# Chopin`s "Polonaise-fantaisie in A-flat Major, Op. 61 (concert essay)



## samoyan (May 9, 2009)

Hello!

First of all, thank you for such amazing forum!

I`m writing an essay for my Intro to Music class and I have some questions regarding Chopin`s style, in particular in his Polonaise-fantaisie in A-flat Major, Op. 61.

Is it a program or absolute type? I know that Romantic period mostly uses program style, but I`m not sure about this particular piece.

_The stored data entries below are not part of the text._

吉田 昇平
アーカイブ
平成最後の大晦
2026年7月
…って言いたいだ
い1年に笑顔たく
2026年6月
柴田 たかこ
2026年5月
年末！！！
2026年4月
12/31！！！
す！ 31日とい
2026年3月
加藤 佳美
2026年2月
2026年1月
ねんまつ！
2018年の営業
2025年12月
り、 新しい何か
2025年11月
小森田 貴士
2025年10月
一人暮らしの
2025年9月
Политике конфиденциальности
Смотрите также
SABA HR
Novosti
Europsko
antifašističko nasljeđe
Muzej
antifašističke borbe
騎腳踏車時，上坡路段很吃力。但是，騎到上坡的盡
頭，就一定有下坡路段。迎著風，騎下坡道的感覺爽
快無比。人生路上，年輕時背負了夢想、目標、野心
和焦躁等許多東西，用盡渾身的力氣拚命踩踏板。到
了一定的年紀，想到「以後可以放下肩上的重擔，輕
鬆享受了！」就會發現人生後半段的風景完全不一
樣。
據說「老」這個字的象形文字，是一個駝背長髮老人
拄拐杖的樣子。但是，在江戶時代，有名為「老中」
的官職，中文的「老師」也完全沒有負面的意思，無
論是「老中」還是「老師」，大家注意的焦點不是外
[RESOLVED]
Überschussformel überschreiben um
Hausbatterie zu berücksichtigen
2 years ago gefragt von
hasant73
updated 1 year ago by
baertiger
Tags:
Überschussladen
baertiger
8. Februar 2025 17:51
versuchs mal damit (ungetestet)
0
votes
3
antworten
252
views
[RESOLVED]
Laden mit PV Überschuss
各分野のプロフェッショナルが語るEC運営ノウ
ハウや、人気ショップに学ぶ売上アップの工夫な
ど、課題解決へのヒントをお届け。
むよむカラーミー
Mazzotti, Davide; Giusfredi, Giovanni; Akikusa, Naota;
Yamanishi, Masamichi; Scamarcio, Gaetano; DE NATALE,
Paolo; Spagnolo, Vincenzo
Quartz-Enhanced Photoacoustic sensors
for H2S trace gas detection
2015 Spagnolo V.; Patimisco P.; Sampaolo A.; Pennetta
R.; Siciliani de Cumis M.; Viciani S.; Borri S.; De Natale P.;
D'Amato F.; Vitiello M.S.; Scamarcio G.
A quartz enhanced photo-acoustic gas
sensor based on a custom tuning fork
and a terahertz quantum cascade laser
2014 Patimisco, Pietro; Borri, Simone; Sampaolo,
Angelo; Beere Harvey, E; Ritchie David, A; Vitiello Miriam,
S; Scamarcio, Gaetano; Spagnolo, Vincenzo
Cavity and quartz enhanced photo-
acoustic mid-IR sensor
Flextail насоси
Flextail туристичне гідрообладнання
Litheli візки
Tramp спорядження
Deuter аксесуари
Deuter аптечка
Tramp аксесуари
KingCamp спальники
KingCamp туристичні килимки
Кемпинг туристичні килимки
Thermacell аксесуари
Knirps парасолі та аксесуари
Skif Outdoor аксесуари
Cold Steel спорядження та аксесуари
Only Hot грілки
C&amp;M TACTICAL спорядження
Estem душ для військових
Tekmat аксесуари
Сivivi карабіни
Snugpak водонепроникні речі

Also, I need to write about two musical elements in this essay. I decided to write about rhythm and harmony. Do you know where I can found a comprehensive analysis of these elements in _Polonaise-fantaisie_. I have some ideas but I want to use professional terminology in my essay.

Thank you in advance!


----------



## Edward Elgar (Mar 22, 2006)

You have to understand that Chopin didn't like program music. Many of the programmatic titles given to his works were not thought up by Chopin. The Polonaise-fantaisie is absolute music (unless some Polish dancers start to bust some moves).

As for rhythm and harmony, simply describe what you hear. Is the rhythm simple and melody lyrical as many romantic works are. Is the harmony consonant or dissonant. How does the piece fit in with Chopin's other works? Ask yourself these questions and document your answers.


----------